It
remains my favorite Stephen King book.
Because of that, the “half the story” bullshit It Chapter 1 pulled kind
of stuck in my craw. I mean if they were
going to only go halfsies on the book, they could’ve at least kept the original
structure, going back and forth between the young Losers and the middle-aged
Losers as they do battle with the evil Pennywise the clown (Bill Skarsgard). Now along comes It
Chapter 2, which retains the structure of the book, keeping the young Losers around for
flashbacks and/or repressed memories.
This is even more frustrating because… well… it works. Why couldn’t they have just done this right
from the get-go? Maybe somewhere down
the road director Andy Muschietti will re-edit both films to fit the book’s
framework a la Francis Ford Coppola with The Godfather. Till that day, both Chapters of It will be a
near-miss for me.
The
movie works up to a point, thanks to the expertly cast players, who do just as
good of a job (if not better) playing the Losers as the young cast did in the
first film. James McAvoy makes for an
ideal leader (thanks to his day job playing Professor X in the X-Men
franchise), Jessica Chastain (who was also in Dark Phoenix with McAvoy) brings
the same winning vibrance her younger counterpart (Sophia Lillis) brought to
Chapter 1, and Bill Hader is the perfect match for Finn Wolfhard’s hilarious,
foulmouthed Richie. The only Loser who
didn’t quite click for me was Isaiah Mustafa, mostly because I kept expecting
him to jump into his role of the Old Spice guy at the most inopportune time.
The
acting is top-notch, and Muschietti does a fine job making the town of Derry
have a life of its own, but the overreliance shitty CGI monsters pretty much
sinks every opportunity for genuine scares.
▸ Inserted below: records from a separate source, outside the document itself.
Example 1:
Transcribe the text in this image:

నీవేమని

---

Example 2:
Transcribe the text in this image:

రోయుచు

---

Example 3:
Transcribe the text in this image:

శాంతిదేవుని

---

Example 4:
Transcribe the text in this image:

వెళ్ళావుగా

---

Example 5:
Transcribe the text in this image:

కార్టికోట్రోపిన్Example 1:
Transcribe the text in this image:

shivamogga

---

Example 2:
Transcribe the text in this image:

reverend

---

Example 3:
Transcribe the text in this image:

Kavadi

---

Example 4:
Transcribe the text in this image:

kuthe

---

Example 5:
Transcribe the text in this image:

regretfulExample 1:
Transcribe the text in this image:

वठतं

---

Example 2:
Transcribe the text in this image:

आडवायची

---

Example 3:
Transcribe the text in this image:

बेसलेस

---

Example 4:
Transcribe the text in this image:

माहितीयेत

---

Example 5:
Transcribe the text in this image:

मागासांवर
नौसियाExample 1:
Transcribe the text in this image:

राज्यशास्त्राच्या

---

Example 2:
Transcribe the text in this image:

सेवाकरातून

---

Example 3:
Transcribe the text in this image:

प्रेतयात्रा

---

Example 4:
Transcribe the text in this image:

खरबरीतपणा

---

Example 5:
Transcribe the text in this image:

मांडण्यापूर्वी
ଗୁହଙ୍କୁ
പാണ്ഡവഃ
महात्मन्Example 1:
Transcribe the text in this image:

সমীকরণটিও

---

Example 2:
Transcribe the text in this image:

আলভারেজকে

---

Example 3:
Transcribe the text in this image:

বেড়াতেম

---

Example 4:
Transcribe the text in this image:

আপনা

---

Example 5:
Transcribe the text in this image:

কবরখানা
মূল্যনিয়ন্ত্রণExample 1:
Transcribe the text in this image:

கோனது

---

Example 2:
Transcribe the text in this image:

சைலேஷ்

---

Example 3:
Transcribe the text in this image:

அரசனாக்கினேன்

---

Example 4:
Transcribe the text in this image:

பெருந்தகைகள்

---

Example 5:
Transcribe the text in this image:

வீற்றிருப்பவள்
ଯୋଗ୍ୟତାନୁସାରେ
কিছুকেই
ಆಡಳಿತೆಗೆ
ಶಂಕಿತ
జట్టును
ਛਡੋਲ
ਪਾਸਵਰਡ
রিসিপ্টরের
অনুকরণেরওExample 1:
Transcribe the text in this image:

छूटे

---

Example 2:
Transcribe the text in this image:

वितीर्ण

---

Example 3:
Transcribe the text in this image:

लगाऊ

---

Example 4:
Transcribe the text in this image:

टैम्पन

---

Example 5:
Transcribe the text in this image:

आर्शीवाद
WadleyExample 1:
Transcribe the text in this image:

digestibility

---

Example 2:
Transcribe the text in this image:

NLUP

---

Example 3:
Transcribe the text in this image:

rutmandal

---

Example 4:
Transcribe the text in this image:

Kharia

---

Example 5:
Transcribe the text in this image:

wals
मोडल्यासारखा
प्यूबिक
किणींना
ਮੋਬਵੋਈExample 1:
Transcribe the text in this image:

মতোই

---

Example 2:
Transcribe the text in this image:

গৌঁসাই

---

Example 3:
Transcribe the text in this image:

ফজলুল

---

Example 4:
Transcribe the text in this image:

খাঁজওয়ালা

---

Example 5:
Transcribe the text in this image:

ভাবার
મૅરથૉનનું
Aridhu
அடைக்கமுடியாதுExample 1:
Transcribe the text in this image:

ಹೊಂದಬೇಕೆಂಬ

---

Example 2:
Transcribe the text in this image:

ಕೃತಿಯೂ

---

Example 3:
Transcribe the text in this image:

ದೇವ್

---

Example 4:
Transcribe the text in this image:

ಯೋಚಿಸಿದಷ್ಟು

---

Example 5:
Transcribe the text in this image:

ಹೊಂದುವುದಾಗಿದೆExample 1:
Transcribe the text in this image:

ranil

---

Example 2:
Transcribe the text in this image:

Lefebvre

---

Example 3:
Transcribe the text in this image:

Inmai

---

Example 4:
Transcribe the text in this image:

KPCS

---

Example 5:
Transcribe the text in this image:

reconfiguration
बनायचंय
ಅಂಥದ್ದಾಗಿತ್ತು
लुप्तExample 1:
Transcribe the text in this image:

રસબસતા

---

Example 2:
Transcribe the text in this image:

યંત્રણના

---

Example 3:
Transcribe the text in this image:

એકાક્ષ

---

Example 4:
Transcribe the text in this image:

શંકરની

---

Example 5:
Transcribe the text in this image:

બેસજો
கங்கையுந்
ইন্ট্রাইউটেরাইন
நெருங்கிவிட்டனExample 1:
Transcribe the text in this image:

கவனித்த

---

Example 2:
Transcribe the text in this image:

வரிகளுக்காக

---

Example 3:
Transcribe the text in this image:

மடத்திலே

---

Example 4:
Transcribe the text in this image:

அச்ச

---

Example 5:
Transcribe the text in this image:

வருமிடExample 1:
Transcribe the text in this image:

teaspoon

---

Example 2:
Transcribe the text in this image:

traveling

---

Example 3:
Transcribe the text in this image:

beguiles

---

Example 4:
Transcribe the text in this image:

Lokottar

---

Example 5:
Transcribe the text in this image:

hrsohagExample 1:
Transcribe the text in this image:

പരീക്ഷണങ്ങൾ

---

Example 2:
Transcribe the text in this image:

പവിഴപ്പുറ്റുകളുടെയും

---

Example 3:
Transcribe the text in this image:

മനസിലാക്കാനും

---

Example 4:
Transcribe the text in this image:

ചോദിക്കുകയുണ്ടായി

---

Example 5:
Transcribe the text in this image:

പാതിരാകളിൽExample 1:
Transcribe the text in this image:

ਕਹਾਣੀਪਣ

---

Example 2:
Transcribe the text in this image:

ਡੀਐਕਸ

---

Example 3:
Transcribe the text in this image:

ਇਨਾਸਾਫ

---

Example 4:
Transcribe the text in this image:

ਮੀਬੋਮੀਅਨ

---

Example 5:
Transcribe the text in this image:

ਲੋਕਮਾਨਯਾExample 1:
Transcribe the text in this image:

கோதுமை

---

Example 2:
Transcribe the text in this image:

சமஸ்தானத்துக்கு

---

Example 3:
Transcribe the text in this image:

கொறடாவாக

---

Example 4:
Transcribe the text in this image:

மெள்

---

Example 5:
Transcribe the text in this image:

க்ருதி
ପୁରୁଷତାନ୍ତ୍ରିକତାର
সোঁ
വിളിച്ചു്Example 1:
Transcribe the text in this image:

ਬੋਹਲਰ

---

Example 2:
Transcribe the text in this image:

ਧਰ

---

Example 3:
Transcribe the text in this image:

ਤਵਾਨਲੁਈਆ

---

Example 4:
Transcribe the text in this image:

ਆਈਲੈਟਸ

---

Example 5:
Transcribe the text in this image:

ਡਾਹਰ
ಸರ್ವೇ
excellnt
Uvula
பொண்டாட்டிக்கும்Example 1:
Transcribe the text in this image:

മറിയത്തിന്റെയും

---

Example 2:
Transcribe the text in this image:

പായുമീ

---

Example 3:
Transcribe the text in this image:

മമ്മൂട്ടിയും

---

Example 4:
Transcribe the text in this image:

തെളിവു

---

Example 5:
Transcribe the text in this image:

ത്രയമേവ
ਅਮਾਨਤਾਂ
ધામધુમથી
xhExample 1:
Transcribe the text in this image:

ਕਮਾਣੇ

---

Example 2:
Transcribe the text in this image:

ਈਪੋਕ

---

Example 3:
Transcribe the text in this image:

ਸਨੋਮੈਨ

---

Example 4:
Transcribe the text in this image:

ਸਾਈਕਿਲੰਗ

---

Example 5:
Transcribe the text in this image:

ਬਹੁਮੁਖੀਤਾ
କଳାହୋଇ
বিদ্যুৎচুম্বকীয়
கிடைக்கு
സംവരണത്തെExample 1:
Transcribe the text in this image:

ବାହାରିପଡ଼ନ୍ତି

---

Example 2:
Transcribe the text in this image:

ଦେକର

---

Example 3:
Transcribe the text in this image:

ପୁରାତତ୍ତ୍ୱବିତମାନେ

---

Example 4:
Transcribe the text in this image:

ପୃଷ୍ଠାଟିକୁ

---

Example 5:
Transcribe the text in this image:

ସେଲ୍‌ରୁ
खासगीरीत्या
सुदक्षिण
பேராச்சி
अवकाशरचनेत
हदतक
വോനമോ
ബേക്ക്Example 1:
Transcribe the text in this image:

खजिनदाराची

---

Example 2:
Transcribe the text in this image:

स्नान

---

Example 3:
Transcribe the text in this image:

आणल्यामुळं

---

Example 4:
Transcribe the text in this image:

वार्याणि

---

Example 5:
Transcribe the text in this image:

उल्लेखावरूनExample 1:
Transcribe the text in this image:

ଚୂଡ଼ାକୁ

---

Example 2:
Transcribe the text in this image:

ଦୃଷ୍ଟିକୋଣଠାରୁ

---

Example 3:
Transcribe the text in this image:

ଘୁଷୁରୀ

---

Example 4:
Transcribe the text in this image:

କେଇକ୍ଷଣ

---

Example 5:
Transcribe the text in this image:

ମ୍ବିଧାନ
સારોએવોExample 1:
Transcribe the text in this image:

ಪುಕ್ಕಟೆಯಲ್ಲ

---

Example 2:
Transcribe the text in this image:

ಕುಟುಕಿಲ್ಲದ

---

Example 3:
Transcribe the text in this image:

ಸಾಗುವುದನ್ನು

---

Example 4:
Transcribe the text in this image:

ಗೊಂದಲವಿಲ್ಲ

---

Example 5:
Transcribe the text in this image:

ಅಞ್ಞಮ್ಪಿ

It doesn’t help that the monsters themselves (naked old women, eyeball
bugs, clown spiders, etc.) are uniformly terrible. Scenes that call more for atmosphere than
computer trickery (like the bleachers scene or the mirror maze sequence) are
far more effective. The build-up to
these moments is handled just fine. It’s
when the obviously phony monsters come lurching about, you just kind of shrug
in indifference than recoil in horror.
Skarsgard’s performance is a bit of an improvement over the last movie (either
he toned down the annoying clown voice or I’m just slowly becoming accustomed
to it), although he’s far from what you would call scary.
The
worst bit comes during a blatant rip-off of one of the most iconic scenes from
John Carpenter’s The Thing. Except
instead of the awesome practical effects of The Thing, they just use some more
shitty CGI. If you’re going to do a
Thing homage, at least have the common decency to use practical effects. Using CGI to recreate The Thing is downright
blasphemous.
The
best scare comes early in the movie.
Usually in these films, they use a cat jumping into frame to give the
audience a cheap jump scare. In It
Chapter 2, Muschietti trades the cat for… Peter Bogdanovich!?! Let me tell you, purple ascots are scarier
than red balloons any day.
Speaking
of cameos that immediately take you out of the movie, we also get a completely
gratuitous cameo by the man himself, Stephen King. This is King’s biggest role since Creepshow
and while it’s kind of fitting, I guess, he’s not particularly good. It’s not a patch on his fine performance in
Maximum Overdrive, that’s for damn sure.
There’s
also a lot of meta commentary about how the endings of McAvoy’s stories always
suck, which is a thinly veiled allusion to King’s endings. It’s not so much as commentary now that I think
about it. It’s more like the screenwriters were preparing you for the sucky ending
they cooked up. There are also more
false endings here than in Return of the King.
To avoid that same mistake, I’ll quit this review while I’m ahead.